Home theater projector manufacturers, as well as the screen makers, have been touting the benefits of ultra-widescreen formats for years. These generally fall under the heading of cinemascope, and usually conform to the 2.35:1 aspect ratio. In projectors, additional lenses (with powered sleds to move the lens into place when needed) and screen masking systems are required to make the changes in aspect ratio.
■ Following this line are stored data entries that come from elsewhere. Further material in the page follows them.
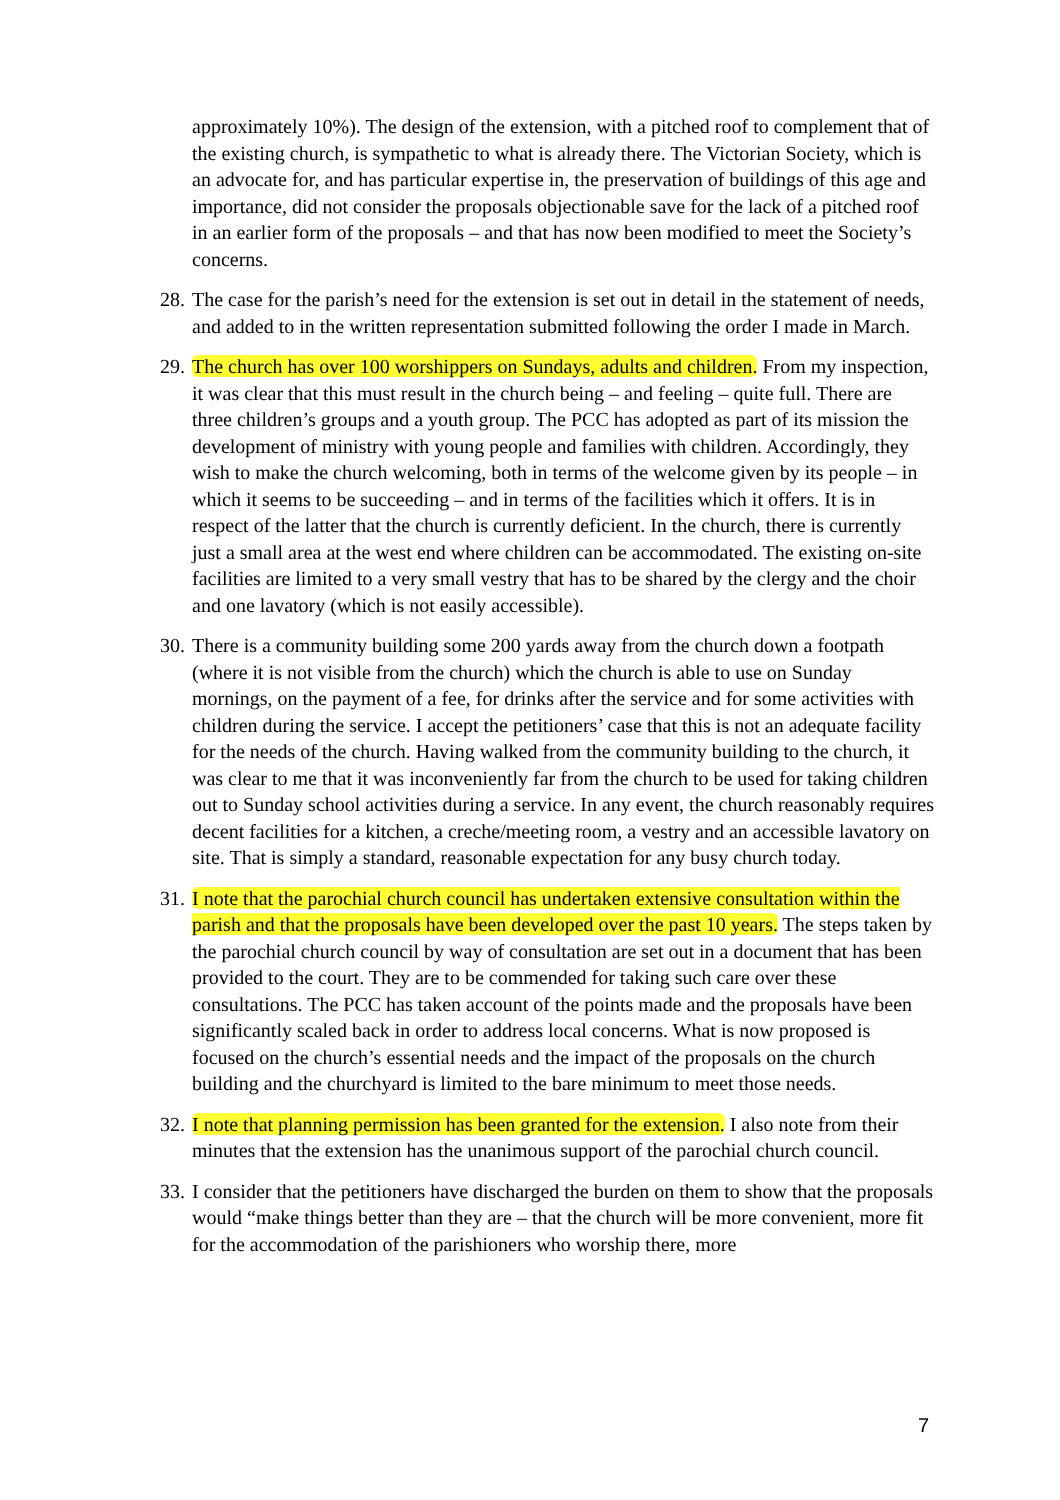approximately 10%). The design of the extension, with a pitched roof to complement that of the existing church, is sympathetic to what is already there. The Victorian Society, which is an advocate for, and has particular expertise in, the preservation of buildings of this age and importance, did not consider the proposals objectionable save for the lack of a pitched roof in an earlier form of the proposals – and that has now been modified to meet the Society’s concerns.
28.
The case for the parish’s need for the extension is set out in detail in the statement of needs, and added to in the written representation submitted following the order I made in March.
29.
The church has over 100 worshippers on Sundays, adults and children. From my inspection, it was clear that this must result in the church being – and feeling – quite full. There are three children’s groups and a youth group. The PCC has adopted as part of its mission the development of ministry with young people and families with children. Accordingly, they wish to make the church welcoming, both in terms of the welcome given by its people – in which it seems to be succeeding – and in terms of the facilities which it offers. It is in respect of the latter that the church is currently deficient. In the church, there is currently just a small area at the west end where children can be accommodated. The existing on-site facilities are limited to a very small vestry that has to be shared by the clergy and the choir and one lavatory (which is not easily accessible).
30.
There is a community building some 200 yards away from the church down a footpath (where it is not visible from the church) which the church is able to use on Sunday mornings, on the payment of a fee, for drinks after the service and for some activities with children during the service. I accept the petitioners’ case that this is not an adequate facility for the needs of the church. Having walked from the community building to the church, it was clear to me that it was inconveniently far from the church to be used for taking children out to Sunday school activities during a service. In any event, the church reasonably requires decent facilities for a kitchen, a creche/meeting room, a vestry and an accessible lavatory on site. That is simply a standard, reasonable expectation for any busy church today.
31.
I note that the parochial church council has undertaken extensive consultation within the parish and that the proposals have been developed over the past 10 years. The steps taken by the parochial church council by way of consultation are set out in a document that has been provided to the court. They are to be commended for taking such care over these consultations. The PCC has taken account of the points made and the proposals have been significantly scaled back in order to address local concerns. What is now proposed is focused on the church’s essential needs and the impact of the proposals on the church building and the churchyard is limited to the bare minimum to meet those needs.
32.
I note that planning permission has been granted for the extension. I also note from their minutes that the extension has the unanimous support of the parochial church council.
33.
I consider that the petitioners have discharged the burden on them to show that the proposals would “make things better than they are – that the church will be more convenient, more fit for the accommodation of the parishioners who worship there, more
7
Now a few TV companies are jumping into that format with 21:9 aspect ratio LCD TVs. The 21:9 format is a good compromise to fit most of the theatrical widescreen formats. These TVs should be fantastic for watching wide Blu-ray movies (by eliminating the black bars on top and bottom), but what about 16:9 high definition sources? Do you want your black bars on the top and bottom or on the sides?
At the JVC booth we found the Cinema Xinema3D (pictured above), a 50-inch, 2560 x 1080 TV passive 3D TV with built-in Wi-Fi. There was little else in the way of information about this TV, other than the suggestion that larger models are also on the table.
The Vizio Cinemawide LCD HDTV also has a resolution of 2560 x 1080. This syle will be coming out in 50- and 58-inch sizes. The 50-inch will use a 240 Hz panel while the 58 uses a 120 Hz panel. A 71-inch model is also in the works. These TVs will use the passive 3D system with polarized glasses. One interesting side benefit of the ultra-wide TVs like this Vizio, is they have enough real estate allow you to navigate online apps while maintaining a full 16:9 image on the screen.
Philips Funai brought out its Cinema 21:9 TV, which is already on the market overseas. This 58-inch model wears the same resolution badge as the others, does 3D in the passive style and includes IPTV functions.
Today most 16:9 HDTVs 42-inches and up have a resolution of 1920 x 1080 (a few 720p models are still on the market). The expanded horizontal resolution adds a lot of pixels, but the vertical resolution remains the same as other HDTVS. Because these TVs use the passive (also called pattern retarder) method of creating 3D, they’ll suffer the same loss in vertical resolution in 3D mode.
For film purists, the ultra-wide TVs should be a welcome treat. But for most average HDTV buyers, these sets create a problem. What to do with all that extra space when watching regular HDTV? It becomes a question of viewing habits, or which evil you hate most. I won’t pass judgment until I try one out for myself. The Philips model has received good reviews in the UK. Personally, I think a 50-inch ultra-wide is too small. It looks like a 32-inch TV that’s been stretched. But a 58-inch or even better, a 71-inch—that’s something I could live with.